Figure 1 is a binary alloy phase diagram shown to explain the reversible phase change of the correlation between different types of crystals. Figure 2 is an explanation showing the relationship between temperature and recording or erasing during the heating and cooling process of the alloy. It is a diagram.

Claims (1)

[Claims] 1. Iron, 15-45% by weight of zinc and 35% by weight of aluminum
~50% by weight of one of the Periodic Table of Elements I A, IIA, IV
A, VA, VIA, VIIA, VIII, I B, IIB, IIIB,
A variable spectral reflectance alloy comprising at least 15% by weight of one or more selected from IVB, VB groups, and rare earth elements. 2. A part of the alloy surface having a different crystal structure at a first temperature higher than room temperature and a second temperature lower than the first temperature in the solid state is formed by rapid cooling from the first temperature. having a crystal structure different from the crystal structure at the second temperature,
2. The variable spectral reflectance alloy according to claim 1, wherein the other alloy has a crystal structure at the second temperature and has a spectral reflectance different from that of the rapidly cooled crystal structure. 3. The variable light spectral reflectance alloy according to claim 1 or 2, wherein the alloy contains an intermetallic compound. 4. The variable spectral reflectance alloy according to any one of claims 1 to 3, wherein the first temperature is higher than a solid phase transformation point. 5. The difference between the spectral reflectance of the material having a crystal structure formed by the rapid cooling and the spectral reflectance of the material having the crystal structure at the low temperature formed by non-quenching is 5% or more. Claims 1 to 4, which are
The variable spectral reflectance alloy according to any one of the items. 6. Claim 1, characterized in that the spectral reflectance of the alloy is 10% or more in the wavelength range of 400 to 1000 nm.
The variable spectral reflectance alloy according to any one of Items 1 to 5. 7. The variable spectral reflectance alloy according to any one of claims 1 to 6, wherein the alloy is a non-bulk material. 8. Any one of claims 1 to 7, wherein the alloy has a crystal grain size of 0.1 μm or less.

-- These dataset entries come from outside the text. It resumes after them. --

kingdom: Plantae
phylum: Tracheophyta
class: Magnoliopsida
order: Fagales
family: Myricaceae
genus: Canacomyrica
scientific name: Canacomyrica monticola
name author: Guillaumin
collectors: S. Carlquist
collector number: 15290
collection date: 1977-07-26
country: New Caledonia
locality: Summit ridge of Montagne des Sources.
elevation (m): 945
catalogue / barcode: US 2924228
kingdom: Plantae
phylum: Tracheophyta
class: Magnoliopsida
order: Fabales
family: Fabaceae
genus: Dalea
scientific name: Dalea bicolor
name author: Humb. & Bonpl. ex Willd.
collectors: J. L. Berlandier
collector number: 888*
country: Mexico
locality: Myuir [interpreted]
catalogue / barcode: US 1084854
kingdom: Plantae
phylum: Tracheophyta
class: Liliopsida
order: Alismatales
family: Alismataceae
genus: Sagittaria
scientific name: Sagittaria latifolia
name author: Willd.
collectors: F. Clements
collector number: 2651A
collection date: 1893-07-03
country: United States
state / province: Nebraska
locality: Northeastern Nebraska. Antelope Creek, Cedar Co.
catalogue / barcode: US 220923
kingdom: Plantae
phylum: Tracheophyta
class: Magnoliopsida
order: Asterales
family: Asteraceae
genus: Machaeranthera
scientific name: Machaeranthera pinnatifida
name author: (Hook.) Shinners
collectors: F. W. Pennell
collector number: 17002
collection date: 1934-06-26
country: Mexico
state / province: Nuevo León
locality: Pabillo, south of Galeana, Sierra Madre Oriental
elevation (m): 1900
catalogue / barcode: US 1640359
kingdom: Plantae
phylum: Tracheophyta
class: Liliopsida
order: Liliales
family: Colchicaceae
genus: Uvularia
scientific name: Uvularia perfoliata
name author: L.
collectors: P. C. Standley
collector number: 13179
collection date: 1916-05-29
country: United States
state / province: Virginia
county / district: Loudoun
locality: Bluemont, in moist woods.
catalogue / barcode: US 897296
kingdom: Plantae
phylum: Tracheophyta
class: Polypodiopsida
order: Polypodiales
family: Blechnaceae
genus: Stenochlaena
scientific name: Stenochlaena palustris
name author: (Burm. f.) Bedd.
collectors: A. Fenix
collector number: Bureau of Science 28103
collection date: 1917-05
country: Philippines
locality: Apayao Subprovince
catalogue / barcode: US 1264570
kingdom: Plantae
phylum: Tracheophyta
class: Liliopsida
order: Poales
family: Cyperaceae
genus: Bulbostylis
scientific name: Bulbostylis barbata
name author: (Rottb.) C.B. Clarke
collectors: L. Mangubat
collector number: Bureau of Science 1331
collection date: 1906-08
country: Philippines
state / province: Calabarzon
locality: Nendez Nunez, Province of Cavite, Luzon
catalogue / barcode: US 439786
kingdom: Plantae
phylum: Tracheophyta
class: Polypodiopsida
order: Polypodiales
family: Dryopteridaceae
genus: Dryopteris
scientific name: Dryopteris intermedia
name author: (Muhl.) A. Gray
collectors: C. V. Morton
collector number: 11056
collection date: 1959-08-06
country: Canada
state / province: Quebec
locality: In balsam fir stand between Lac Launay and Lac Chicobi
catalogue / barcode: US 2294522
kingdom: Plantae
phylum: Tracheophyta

The variable spectral reflectance alloy described in . 9. The variable spectral reflectance alloy according to any one of claims 1 to 8, wherein the alloy is any one of a thin film, foil, strip, powder, and thin wire. 10. Iron, 15-45% by weight of zinc and 35% aluminum
~50% by weight of one of the Periodic Table of Elements I A, IIA, IV
A, VA, VIA, VIIA, VIII, I B, IIB, IIIB,
A recording material comprising an alloy containing one or more and 15% by weight or less of a third component selected from Group IVB, Group VB, and rare earth elements. 11. An alloy having different crystal structures in a solid state at a first temperature higher than room temperature and a second temperature lower than the first temperature, wherein at least a part of the alloy surface is at the first temperature. 11. The recording material according to claim 10, wherein the recording material has an alloy composition that forms a crystal structure different from the crystal structure at the second temperature when quenched from the temperature. 12. The foil or thin wire obtained by pouring the molten metal of the alloy onto the circumferential surface of a rotating roll made of a highly thermally conductive member and solidifying it.Claim 10 or 11 Recording materials listed in Section. 13. The recording material according to claim 10 or 11, characterized in that it is a thin film obtained by depositing the alloy by vapor deposition or sputtering. 14. The recording material according to claim 10 or 11, characterized in that it is made of a powder obtained by spraying the molten metal of the alloy using a liquid or gaseous cooling medium.